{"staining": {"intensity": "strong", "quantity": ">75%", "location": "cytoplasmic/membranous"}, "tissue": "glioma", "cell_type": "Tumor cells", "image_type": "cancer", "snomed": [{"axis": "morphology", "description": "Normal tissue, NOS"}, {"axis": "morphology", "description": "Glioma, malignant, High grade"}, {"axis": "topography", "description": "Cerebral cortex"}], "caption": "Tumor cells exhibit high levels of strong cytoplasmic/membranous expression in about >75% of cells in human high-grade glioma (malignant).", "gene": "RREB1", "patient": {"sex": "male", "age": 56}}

--

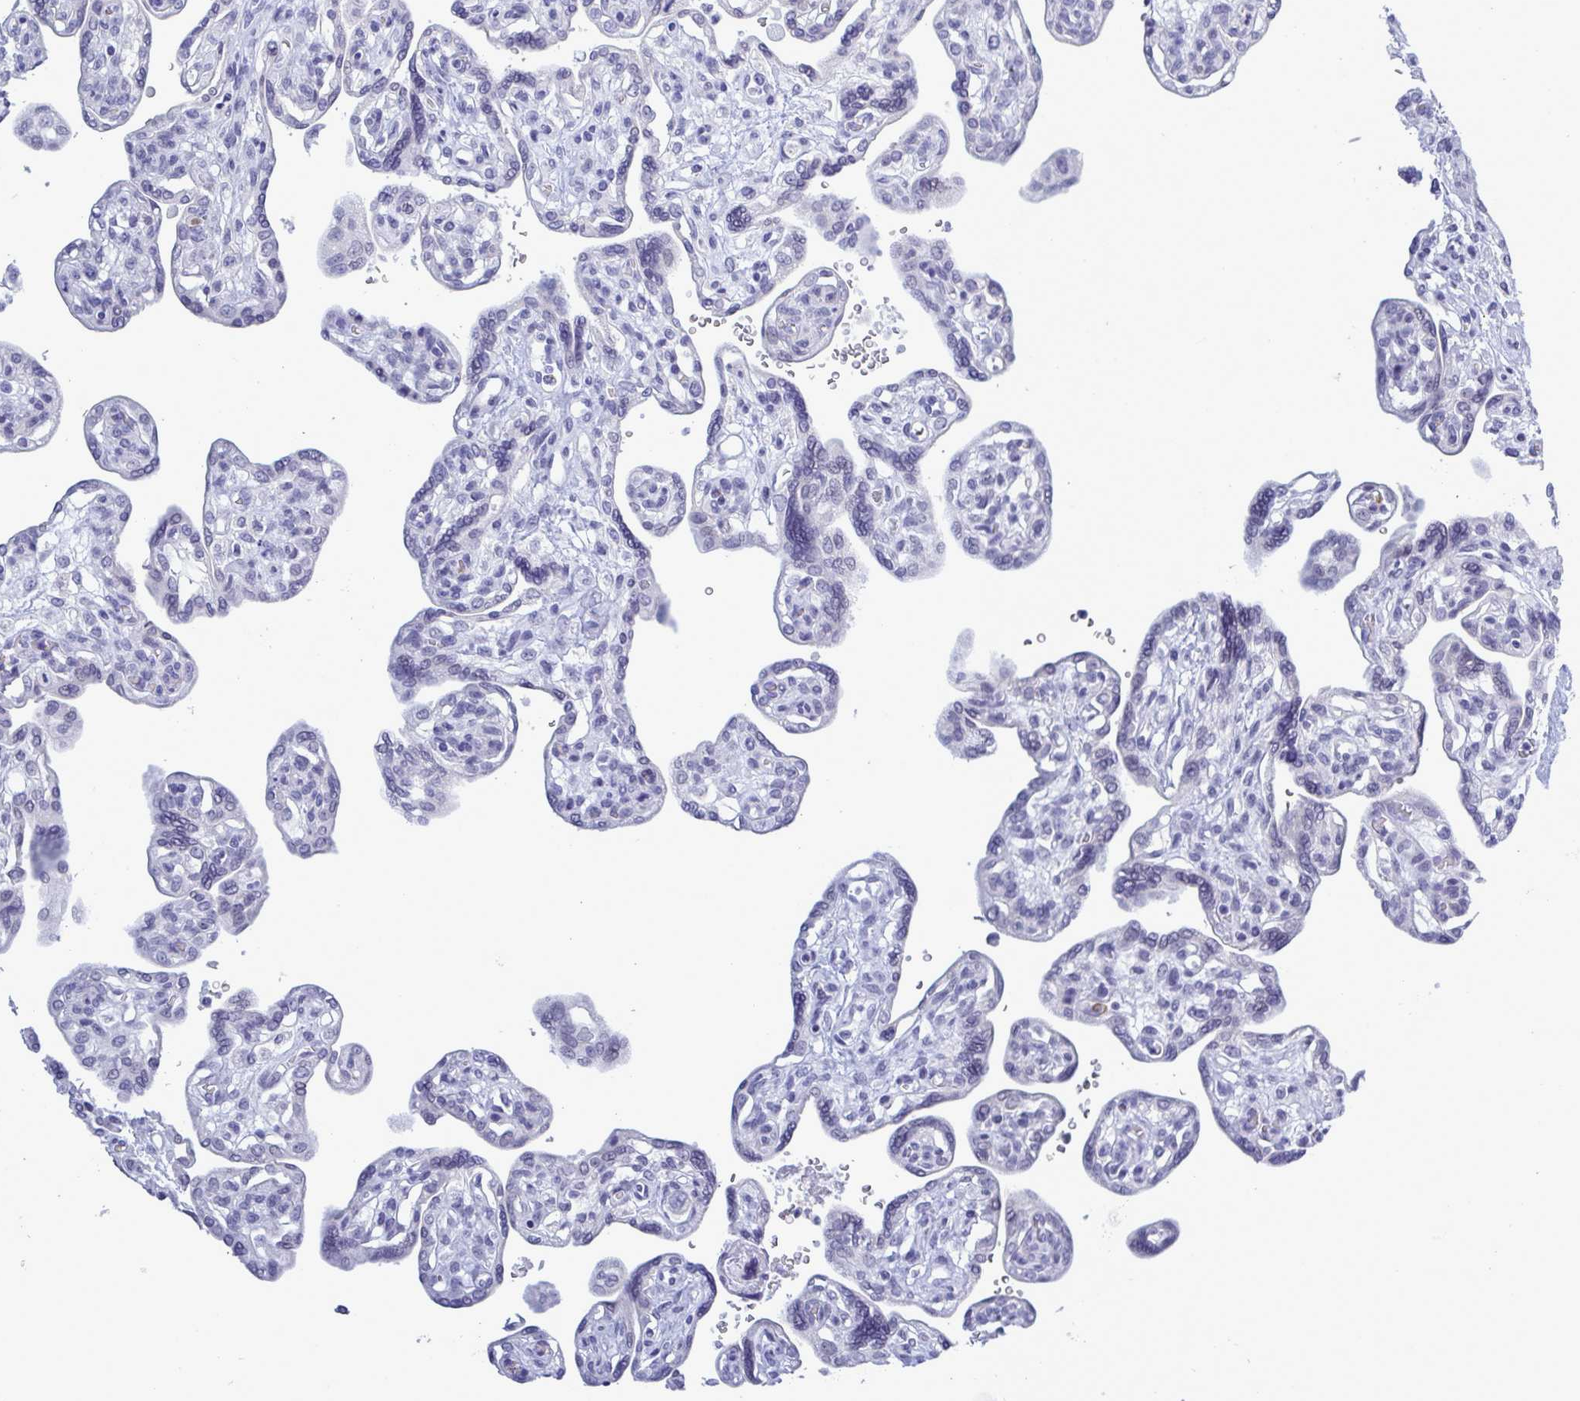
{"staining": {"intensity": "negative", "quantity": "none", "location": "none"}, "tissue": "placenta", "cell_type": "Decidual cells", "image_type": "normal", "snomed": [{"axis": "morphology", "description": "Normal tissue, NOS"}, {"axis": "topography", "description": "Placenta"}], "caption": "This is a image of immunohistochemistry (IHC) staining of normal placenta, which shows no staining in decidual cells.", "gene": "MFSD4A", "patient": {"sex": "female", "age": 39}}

==

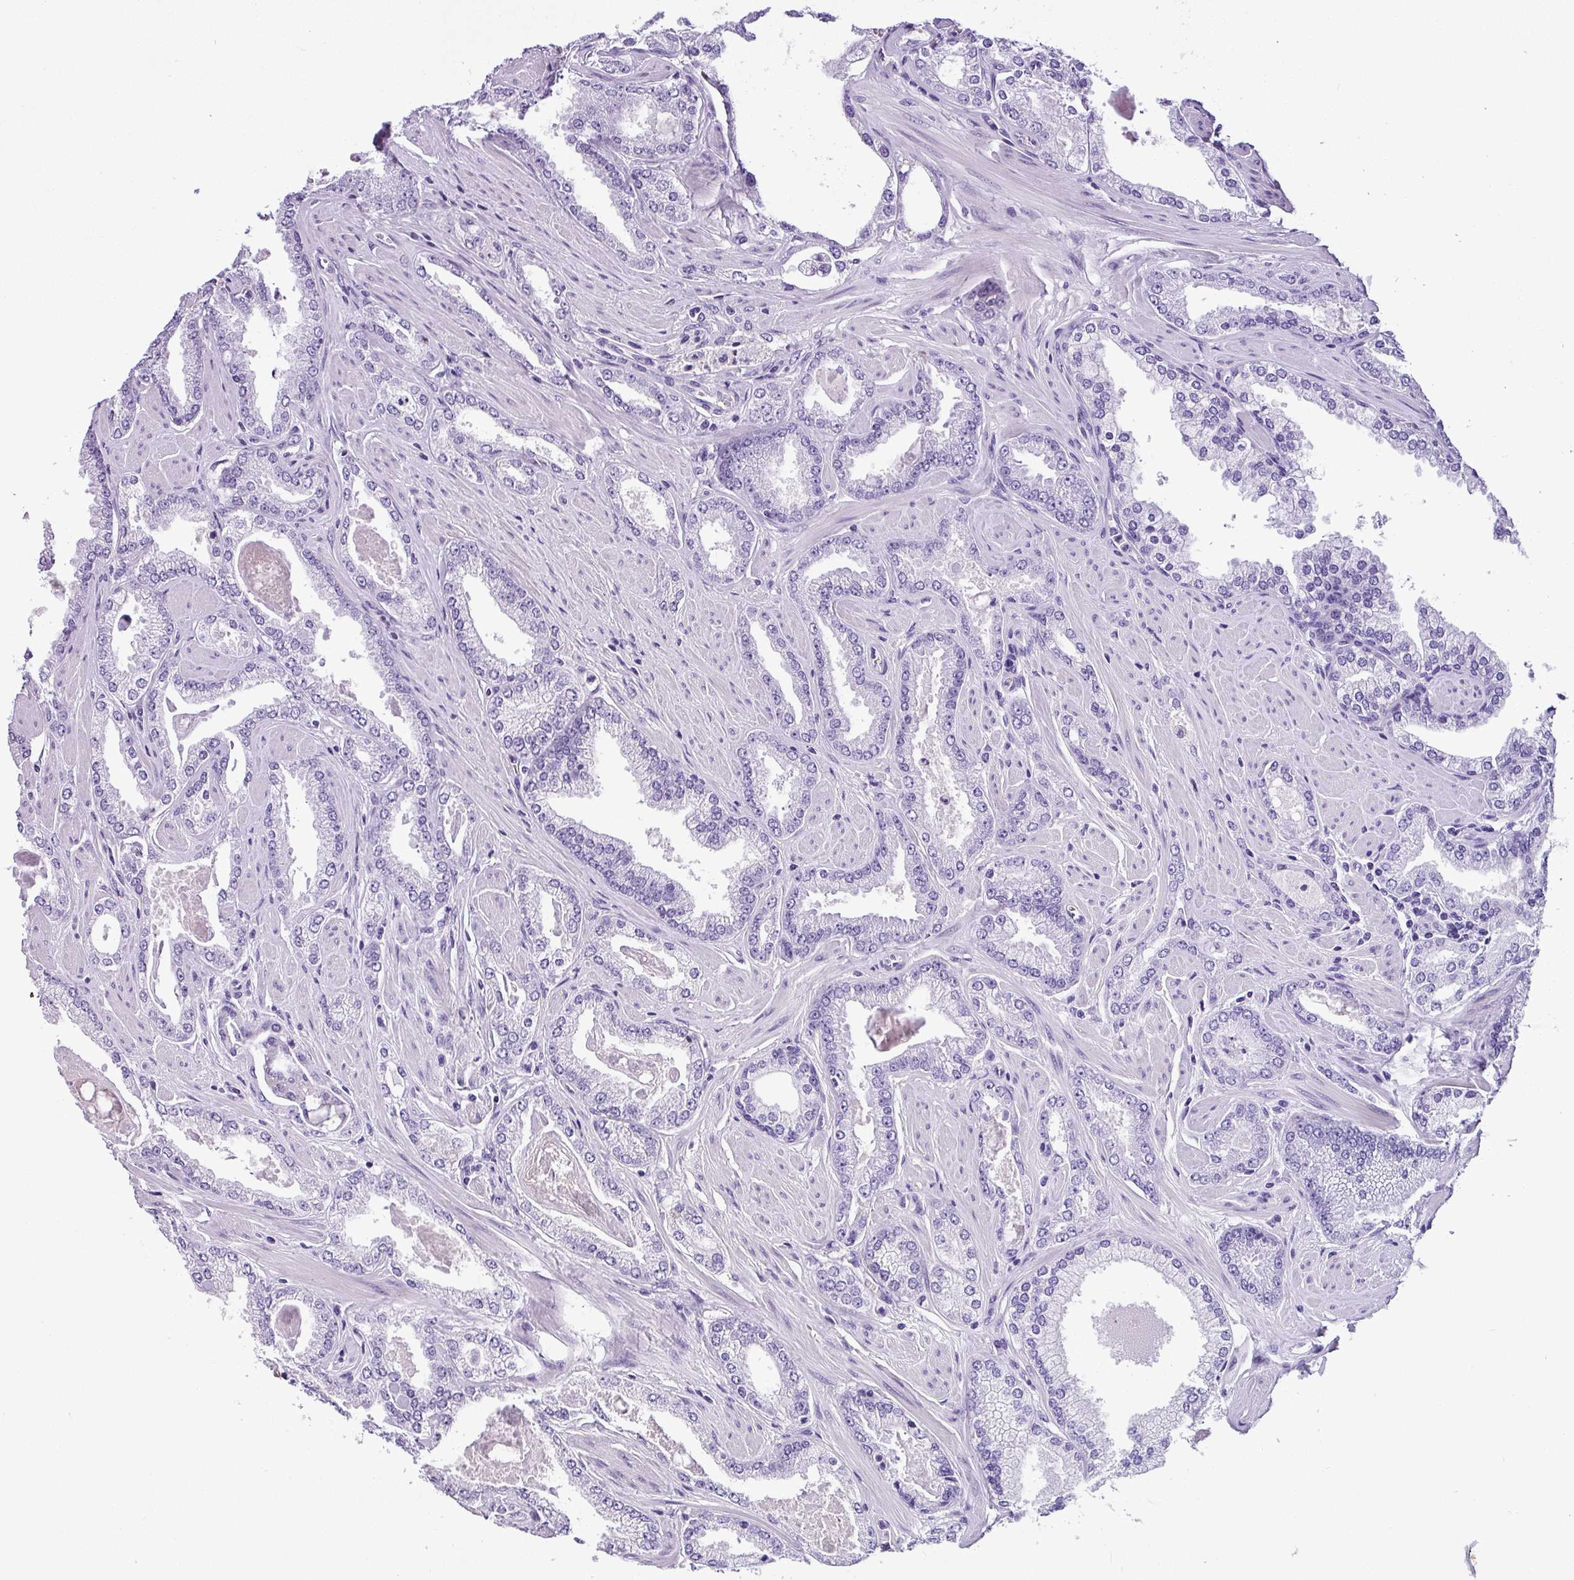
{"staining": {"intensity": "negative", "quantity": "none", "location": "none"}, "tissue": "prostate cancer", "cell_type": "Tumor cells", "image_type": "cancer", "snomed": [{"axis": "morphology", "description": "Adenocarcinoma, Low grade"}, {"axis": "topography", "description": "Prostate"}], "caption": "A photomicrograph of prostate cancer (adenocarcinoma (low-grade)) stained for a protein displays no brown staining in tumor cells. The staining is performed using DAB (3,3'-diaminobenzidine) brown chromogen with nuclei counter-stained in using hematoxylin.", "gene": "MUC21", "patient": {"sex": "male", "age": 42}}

Task to complete:
List every line above containing the word "grade".

Task answer:
{"staining": {"intensity": "strong", "quantity": ">75%", "location": "cytoplasmic/membranous"}, "tissue": "glioma", "cell_type": "Tumor cells", "image_type": "cancer", "snomed": [{"axis": "morphology", "description": "Normal tissue, NOS"}, {"axis": "morphology", "description": "Glioma, malignant, High grade"}, {"axis": "topography", "description": "Cerebral cortex"}], "caption": "Tumor cells exhibit high levels of strong cytoplasmic/membranous expression in about >75% of cells in human high-grade glioma (malignant).", "gene": "RREB1", "patient": {"sex": "male", "age": 56}}
{"staining": {"intensity": "negative", "quantity": "none", "location": "none"}, "tissue": "prostate cancer", "cell_type": "Tumor cells", "image_type": "cancer", "snomed": [{"axis": "morphology", "description": "Adenocarcinoma, Low grade"}, {"axis": "topography", "description": "Prostate"}], "caption": "A photomicrograph of prostate cancer (adenocarcinoma (low-grade)) stained for a protein displays no brown staining in tumor cells. The staining is performed using DAB (3,3'-diaminobenzidine) brown chromogen with nuclei counter-stained in using hematoxylin.", "gene": "MUC21", "patient": {"sex": "male", "age": 42}}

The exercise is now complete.